BSC Rehberge Berlin
- Rehberge Berlin club logo
- Full name: Berliner Sport-Club Rehberge 1945 e.V.
- Founded: 1945
- League: Landesliga Berlin Staffel 2 (VII)
- 2015–16: 12th
| Home colours | Away colours |

= BSC Rehberge Berlin =

German football club

Rehberge Berlin is a German association football club from the city of Berlin. It was established in the aftermath of World War II on 1 June 1945 as Sportgruppe Rehberge Berlin and formed a football department on 11 August 1945 when joined by the former memberships of Berliner Fußball-Club Colombia 1935 and Sportverein Helios 1919 Berlin.

==History==
On 3 April 1947, SG was renamed BFC Rehberge Berlin and on 5 October 1951 merged with Sportclub Rehberge, which was established just two years earlier in June 1949. Through the 1950s, the Rehberge side was part of the Amateurliga Berlin (II) where they enjoyed their best seasons in 1953–55 when they earned a pair of 4th-place results.
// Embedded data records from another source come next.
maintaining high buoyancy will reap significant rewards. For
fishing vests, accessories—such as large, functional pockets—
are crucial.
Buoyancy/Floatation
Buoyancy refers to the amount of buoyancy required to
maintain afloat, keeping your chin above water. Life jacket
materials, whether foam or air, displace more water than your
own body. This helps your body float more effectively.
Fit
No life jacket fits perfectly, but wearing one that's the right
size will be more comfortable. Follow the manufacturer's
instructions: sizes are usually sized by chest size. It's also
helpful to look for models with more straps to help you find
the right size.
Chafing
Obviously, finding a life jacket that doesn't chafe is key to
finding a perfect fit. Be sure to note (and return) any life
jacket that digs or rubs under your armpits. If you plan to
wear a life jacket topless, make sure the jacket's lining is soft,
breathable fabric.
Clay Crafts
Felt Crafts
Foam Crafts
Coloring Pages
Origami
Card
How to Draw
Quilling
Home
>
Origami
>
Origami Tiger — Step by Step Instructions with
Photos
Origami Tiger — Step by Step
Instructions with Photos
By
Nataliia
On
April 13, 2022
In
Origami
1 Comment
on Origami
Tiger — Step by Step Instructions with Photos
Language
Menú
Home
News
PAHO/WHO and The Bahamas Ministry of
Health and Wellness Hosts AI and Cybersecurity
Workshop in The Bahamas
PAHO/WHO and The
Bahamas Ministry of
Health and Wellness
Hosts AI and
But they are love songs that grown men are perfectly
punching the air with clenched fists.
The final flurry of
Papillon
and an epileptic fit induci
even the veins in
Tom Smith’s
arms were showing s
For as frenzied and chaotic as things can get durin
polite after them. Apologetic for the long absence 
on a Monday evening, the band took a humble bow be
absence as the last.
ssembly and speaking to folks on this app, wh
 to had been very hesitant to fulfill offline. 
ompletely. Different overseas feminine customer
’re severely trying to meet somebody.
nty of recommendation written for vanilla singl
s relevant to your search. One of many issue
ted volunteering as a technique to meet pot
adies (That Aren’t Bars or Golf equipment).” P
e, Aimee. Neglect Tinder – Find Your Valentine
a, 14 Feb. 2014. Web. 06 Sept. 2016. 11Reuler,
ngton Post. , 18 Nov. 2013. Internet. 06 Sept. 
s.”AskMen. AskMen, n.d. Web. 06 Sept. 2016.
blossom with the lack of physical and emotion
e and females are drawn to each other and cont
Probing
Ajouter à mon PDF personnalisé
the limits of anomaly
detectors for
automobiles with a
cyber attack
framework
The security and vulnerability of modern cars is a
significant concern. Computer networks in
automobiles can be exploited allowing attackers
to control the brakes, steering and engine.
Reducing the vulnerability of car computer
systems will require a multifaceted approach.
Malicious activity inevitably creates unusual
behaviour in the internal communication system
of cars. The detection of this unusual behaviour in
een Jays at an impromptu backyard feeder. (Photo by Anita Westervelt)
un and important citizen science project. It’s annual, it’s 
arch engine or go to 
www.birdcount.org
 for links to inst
They have largely remained a lower circuit club, re-appearing in Amateurliga play fewer than a handful of times.

A third-place finish in the Bezirksliga in 2015 earned the club promotion to the tier seven Landesliga Berlin.

Today the club has departments for athletics, badminton, chess, handball, lacrosse, table tennis, and tennis.

==Stadium==
Rehberge play their home matches at the Hauptkampfbahn Volkspark Rehberge.